* **Task objective**
Please state how many lines in the records below contain the word "under", giving only the number.
^^^^^^^^
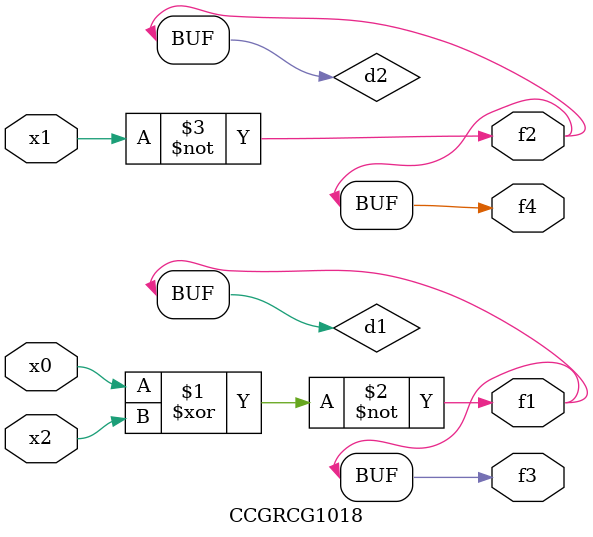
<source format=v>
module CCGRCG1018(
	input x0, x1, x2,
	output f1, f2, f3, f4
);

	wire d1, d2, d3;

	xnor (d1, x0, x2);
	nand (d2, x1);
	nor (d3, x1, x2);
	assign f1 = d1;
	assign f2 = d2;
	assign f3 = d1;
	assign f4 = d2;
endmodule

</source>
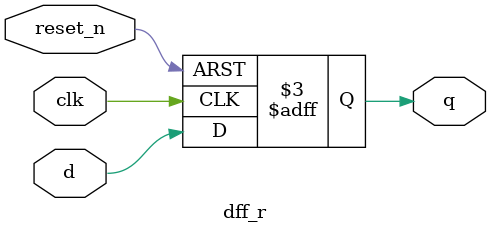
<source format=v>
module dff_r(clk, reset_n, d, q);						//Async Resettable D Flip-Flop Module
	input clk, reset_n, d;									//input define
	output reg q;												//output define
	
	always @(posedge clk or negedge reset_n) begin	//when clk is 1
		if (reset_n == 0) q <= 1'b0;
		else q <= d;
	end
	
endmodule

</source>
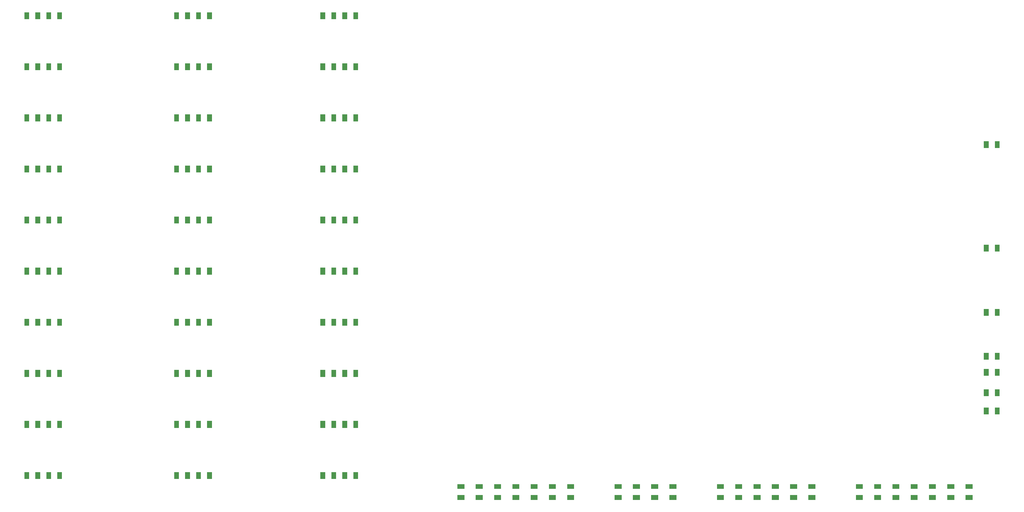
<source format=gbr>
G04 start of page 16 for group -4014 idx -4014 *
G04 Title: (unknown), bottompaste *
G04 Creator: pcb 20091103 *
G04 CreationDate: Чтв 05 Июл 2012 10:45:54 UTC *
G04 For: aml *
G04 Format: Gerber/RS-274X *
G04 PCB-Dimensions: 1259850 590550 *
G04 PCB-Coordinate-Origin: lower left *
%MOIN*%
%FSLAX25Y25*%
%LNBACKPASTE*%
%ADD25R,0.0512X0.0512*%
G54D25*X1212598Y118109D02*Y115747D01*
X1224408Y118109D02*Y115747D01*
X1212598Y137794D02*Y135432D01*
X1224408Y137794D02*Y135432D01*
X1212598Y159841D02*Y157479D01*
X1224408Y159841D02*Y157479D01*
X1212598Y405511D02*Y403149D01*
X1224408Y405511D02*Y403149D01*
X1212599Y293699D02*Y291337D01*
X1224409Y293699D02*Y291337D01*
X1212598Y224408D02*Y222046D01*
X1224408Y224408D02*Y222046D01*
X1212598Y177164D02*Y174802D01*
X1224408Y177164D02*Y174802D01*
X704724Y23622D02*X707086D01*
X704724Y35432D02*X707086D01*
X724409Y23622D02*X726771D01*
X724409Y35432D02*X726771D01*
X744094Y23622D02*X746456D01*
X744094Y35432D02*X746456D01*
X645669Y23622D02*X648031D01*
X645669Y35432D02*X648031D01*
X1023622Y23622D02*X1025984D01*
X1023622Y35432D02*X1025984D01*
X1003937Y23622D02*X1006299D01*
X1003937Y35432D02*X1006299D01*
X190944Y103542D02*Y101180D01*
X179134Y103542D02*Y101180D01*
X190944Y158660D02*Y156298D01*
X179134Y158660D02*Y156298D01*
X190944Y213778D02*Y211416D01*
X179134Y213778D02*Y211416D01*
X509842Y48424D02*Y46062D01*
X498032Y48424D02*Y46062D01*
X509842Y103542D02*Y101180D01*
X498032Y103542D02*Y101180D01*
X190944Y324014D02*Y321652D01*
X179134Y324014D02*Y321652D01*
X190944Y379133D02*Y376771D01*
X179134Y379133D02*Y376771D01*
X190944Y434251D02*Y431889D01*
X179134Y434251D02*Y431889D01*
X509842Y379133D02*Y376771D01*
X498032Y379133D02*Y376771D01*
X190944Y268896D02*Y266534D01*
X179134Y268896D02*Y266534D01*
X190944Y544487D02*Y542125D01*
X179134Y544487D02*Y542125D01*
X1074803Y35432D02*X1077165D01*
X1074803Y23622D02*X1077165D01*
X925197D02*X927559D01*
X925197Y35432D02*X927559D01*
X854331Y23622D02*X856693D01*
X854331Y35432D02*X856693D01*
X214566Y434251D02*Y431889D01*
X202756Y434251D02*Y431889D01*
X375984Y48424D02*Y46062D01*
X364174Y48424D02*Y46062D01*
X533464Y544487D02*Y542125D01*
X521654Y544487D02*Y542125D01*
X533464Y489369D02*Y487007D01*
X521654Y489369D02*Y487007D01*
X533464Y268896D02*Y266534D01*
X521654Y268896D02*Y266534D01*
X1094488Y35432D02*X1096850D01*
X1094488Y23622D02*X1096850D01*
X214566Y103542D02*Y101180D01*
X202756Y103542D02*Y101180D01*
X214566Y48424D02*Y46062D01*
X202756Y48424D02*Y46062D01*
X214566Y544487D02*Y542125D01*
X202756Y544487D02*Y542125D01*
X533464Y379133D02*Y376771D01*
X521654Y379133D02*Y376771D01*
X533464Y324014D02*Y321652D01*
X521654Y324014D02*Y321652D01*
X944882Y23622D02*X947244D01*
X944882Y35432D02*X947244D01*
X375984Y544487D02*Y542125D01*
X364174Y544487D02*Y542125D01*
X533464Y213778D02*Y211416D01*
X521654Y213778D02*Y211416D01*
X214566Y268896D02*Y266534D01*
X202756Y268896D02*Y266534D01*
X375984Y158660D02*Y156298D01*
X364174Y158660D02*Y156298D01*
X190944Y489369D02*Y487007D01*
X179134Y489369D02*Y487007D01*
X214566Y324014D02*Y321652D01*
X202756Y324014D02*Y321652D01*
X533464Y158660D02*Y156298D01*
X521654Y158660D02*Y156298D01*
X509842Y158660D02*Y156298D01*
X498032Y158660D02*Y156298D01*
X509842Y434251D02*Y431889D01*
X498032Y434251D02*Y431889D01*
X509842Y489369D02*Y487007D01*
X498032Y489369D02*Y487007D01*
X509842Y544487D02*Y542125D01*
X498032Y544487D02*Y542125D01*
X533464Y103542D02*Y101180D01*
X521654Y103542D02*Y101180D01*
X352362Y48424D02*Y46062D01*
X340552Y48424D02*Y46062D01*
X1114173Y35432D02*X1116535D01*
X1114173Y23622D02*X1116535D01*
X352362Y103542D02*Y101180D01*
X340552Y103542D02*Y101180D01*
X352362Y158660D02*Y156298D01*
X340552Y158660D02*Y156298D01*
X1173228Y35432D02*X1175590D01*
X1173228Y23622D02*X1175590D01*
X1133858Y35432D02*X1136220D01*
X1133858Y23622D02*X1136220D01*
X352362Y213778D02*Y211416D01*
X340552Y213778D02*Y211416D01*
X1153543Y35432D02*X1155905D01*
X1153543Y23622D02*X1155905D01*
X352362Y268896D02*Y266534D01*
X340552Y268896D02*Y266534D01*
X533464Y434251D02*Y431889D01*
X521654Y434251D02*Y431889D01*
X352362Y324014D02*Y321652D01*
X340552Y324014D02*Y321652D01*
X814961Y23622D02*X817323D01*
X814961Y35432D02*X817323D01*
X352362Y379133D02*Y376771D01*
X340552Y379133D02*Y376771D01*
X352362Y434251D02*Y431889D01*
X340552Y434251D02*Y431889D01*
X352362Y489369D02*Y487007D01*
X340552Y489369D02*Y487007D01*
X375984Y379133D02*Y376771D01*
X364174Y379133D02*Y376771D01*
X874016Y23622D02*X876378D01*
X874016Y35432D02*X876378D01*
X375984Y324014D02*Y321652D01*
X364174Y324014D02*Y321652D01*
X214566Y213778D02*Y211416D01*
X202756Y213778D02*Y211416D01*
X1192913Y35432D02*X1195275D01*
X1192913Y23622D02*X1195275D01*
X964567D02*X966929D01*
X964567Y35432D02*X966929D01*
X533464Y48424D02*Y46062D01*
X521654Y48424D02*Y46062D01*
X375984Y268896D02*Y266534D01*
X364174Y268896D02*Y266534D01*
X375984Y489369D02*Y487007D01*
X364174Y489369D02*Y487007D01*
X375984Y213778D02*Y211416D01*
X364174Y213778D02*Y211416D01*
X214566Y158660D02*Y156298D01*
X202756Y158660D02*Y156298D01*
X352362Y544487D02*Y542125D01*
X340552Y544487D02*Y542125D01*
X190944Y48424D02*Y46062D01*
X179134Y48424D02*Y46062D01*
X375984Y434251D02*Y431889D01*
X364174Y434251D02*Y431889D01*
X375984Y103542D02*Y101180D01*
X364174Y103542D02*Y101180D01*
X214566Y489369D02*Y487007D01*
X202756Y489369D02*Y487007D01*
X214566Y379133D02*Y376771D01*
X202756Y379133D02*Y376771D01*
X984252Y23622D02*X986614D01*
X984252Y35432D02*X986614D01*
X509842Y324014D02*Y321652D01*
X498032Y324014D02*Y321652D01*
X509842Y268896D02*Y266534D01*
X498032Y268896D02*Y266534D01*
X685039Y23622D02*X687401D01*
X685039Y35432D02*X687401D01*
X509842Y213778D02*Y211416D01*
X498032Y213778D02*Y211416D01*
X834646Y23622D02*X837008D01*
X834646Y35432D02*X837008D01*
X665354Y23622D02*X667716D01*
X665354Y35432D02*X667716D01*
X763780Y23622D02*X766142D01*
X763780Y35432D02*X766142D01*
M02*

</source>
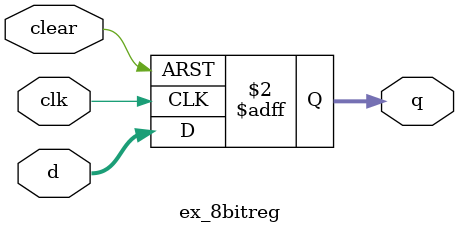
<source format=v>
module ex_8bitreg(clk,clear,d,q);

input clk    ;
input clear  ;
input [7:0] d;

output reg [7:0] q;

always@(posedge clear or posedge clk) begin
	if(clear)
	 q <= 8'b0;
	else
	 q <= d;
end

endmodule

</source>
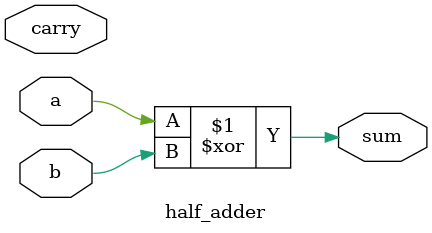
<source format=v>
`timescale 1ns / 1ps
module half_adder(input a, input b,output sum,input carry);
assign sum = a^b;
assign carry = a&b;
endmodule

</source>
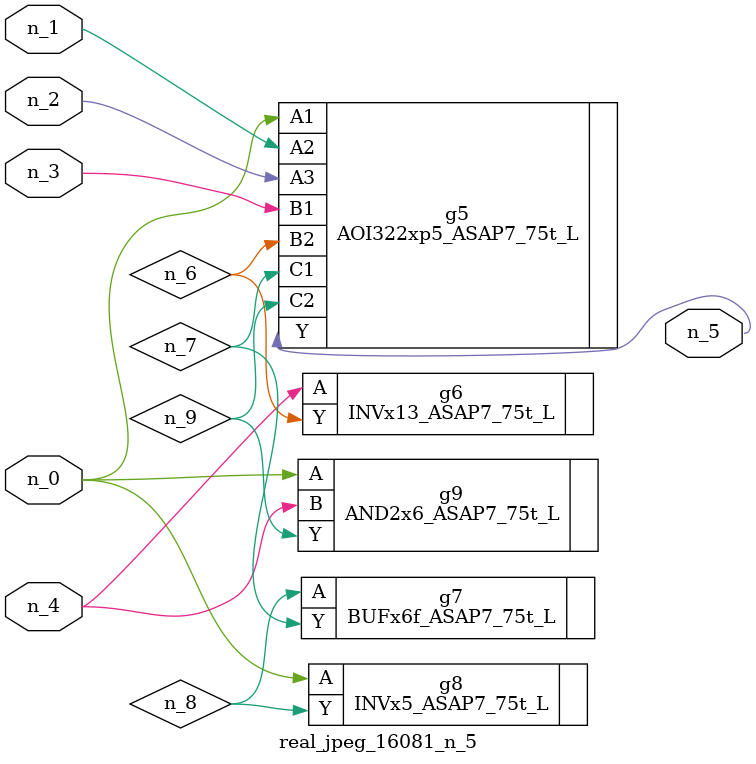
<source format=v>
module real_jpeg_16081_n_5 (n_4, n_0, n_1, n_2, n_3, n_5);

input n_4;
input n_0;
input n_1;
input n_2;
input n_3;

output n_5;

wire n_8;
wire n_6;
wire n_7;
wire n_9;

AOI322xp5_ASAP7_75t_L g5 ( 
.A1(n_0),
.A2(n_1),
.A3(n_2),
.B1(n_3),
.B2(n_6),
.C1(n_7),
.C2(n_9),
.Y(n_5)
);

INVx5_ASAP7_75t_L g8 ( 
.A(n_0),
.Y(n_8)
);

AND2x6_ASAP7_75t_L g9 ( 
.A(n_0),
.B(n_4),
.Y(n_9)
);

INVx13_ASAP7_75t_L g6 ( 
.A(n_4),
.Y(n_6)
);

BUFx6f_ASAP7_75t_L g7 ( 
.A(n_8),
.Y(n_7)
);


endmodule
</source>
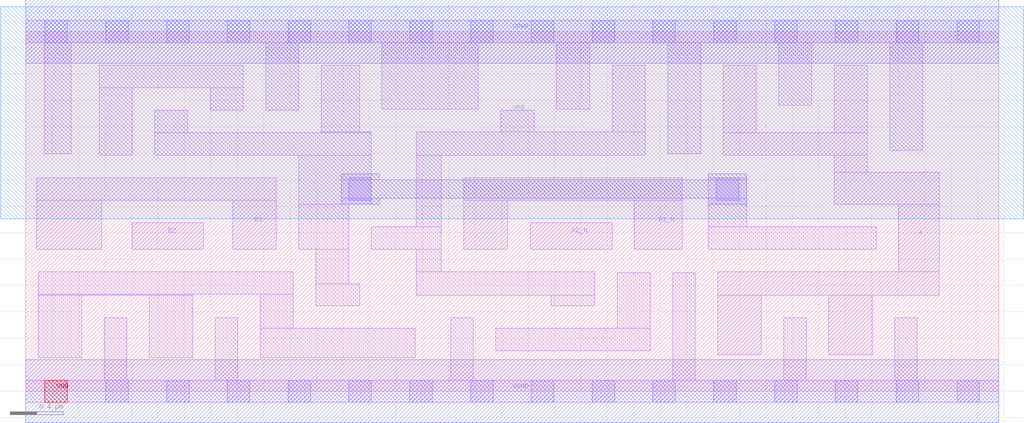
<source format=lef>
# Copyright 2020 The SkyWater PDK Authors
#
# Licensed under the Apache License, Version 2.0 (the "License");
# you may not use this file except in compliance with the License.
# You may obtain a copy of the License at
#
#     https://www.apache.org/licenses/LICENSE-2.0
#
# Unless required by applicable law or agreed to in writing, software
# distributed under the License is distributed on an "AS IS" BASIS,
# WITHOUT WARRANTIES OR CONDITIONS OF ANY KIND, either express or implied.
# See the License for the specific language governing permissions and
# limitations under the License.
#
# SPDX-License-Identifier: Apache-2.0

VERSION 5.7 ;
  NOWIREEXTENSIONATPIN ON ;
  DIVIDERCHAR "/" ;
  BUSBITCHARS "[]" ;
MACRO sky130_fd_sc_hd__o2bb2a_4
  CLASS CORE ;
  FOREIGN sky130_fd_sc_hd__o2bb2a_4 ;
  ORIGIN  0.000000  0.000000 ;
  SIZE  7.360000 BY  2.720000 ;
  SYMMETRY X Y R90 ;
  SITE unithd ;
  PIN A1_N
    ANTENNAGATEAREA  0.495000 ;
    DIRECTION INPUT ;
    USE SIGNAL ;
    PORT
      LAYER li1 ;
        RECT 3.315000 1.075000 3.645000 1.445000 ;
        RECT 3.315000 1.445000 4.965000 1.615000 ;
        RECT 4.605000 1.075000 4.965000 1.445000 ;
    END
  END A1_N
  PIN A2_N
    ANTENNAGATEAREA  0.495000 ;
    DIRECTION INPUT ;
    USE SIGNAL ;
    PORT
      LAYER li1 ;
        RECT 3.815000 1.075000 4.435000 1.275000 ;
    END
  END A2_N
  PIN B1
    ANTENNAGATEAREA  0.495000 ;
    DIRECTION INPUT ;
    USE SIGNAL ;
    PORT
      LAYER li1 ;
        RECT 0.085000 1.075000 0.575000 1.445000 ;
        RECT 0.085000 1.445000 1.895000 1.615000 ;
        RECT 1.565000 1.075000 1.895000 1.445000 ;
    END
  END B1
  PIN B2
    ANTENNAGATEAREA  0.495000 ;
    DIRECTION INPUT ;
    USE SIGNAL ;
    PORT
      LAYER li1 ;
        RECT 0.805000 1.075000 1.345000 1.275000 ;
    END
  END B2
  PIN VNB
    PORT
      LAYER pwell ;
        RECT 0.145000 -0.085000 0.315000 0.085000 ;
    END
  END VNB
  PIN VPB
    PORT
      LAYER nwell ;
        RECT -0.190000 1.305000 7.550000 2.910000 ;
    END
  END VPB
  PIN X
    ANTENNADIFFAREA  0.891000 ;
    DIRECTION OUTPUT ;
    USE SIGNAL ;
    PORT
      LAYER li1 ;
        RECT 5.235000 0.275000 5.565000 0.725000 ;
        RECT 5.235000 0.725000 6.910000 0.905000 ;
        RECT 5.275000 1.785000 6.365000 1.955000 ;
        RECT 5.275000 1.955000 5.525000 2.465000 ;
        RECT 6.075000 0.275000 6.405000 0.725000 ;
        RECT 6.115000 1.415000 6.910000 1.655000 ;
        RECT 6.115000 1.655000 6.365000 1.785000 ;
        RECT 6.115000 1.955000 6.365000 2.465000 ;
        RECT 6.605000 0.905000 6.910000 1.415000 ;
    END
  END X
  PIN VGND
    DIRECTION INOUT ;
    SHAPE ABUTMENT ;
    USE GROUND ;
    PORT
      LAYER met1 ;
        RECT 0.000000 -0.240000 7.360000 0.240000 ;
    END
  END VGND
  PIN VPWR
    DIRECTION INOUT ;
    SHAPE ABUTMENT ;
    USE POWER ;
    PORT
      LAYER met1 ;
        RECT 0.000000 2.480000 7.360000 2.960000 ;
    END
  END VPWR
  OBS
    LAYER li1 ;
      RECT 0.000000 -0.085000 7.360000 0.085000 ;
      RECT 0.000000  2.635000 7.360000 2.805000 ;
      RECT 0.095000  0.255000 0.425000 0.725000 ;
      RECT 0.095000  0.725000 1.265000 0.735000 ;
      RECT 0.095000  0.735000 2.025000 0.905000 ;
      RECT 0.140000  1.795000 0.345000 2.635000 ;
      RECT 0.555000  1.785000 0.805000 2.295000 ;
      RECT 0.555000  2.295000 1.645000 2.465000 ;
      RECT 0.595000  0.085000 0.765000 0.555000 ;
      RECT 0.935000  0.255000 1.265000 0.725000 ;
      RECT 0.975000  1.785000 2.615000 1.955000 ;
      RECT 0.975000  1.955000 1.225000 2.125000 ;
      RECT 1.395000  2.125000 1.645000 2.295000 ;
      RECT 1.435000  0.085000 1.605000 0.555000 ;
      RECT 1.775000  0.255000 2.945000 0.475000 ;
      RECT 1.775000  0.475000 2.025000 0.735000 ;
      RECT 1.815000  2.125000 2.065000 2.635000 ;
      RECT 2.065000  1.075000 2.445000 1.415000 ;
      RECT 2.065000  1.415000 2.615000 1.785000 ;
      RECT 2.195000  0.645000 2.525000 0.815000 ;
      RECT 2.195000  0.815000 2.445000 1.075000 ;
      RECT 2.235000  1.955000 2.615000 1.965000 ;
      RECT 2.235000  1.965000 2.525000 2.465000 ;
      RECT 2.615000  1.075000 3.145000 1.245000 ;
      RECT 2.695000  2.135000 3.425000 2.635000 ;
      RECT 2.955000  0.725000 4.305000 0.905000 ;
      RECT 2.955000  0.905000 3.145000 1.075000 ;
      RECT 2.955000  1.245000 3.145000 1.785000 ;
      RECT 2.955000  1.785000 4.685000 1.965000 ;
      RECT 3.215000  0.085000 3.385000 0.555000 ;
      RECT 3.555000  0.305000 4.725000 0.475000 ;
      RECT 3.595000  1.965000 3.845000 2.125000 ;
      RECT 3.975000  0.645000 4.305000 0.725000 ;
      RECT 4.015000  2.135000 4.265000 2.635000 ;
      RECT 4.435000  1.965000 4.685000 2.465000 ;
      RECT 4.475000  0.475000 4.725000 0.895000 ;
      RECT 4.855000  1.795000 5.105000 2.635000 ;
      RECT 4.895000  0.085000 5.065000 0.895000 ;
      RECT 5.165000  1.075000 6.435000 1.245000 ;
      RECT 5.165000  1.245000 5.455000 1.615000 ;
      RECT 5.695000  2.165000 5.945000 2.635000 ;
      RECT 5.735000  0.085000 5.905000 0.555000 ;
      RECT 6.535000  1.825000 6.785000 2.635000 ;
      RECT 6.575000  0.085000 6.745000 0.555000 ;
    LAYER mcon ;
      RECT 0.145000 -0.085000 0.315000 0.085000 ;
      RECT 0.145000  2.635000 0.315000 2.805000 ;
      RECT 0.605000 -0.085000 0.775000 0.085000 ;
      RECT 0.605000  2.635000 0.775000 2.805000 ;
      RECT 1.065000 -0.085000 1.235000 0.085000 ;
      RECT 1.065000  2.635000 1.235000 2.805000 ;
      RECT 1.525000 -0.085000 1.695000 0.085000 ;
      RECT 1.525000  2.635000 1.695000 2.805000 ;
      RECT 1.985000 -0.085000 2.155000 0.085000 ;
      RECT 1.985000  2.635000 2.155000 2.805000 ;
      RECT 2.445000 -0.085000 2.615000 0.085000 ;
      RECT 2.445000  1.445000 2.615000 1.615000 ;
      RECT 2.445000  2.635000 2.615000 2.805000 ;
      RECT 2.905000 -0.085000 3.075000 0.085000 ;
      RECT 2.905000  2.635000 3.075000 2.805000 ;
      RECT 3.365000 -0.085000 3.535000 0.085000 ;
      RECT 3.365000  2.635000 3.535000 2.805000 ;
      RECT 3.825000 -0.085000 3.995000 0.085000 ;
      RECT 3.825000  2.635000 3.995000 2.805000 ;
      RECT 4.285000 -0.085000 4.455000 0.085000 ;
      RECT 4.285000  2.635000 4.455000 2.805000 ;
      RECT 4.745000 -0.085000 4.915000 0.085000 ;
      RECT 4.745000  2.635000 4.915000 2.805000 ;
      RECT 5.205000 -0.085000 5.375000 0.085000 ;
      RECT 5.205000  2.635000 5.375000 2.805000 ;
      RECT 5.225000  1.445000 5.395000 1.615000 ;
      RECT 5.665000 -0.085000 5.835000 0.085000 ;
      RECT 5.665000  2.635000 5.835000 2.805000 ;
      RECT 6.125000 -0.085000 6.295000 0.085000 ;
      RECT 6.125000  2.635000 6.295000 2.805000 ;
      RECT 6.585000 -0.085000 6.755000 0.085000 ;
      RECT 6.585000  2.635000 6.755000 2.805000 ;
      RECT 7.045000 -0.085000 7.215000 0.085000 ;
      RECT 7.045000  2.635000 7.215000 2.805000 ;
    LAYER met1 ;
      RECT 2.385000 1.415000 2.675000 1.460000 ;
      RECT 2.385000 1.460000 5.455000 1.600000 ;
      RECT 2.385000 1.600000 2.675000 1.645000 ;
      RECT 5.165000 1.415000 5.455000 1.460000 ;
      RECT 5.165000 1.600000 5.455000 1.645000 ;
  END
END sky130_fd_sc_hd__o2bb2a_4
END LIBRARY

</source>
^^^^^^^^
* **Answer**
3